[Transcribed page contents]
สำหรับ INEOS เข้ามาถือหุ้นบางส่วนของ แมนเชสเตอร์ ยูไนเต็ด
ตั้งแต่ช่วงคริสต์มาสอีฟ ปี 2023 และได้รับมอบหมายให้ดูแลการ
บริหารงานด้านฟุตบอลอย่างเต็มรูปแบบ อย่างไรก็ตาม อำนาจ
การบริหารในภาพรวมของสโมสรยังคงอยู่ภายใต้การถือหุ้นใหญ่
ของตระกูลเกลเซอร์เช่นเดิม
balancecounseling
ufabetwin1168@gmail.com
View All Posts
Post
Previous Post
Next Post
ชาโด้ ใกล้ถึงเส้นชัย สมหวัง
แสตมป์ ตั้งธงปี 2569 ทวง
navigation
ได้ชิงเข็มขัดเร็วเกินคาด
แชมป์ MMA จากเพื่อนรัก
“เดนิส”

• Problem statement:
In full and without change, transcribe every line of the records above.

• Expected answer:
สำหรับ INEOS เข้ามาถือหุ้นบางส่วนของ แมนเชสเตอร์ ยูไนเต็ด
ตั้งแต่ช่วงคริสต์มาสอีฟ ปี 2023 และได้รับมอบหมายให้ดูแลการ
บริหารงานด้านฟุตบอลอย่างเต็มรูปแบบ อย่างไรก็ตาม อำนาจ
การบริหารในภาพรวมของสโมสรยังคงอยู่ภายใต้การถือหุ้นใหญ่
ของตระกูลเกลเซอร์เช่นเดิม
balancecounseling
ufabetwin1168@gmail.com
View All Posts
Post
Previous Post
Next Post
ชาโด้ ใกล้ถึงเส้นชัย สมหวัง
แสตมป์ ตั้งธงปี 2569 ทวง
navigation
ได้ชิงเข็มขัดเร็วเกินคาด
แชมป์ MMA จากเพื่อนรัก
“เดนิส”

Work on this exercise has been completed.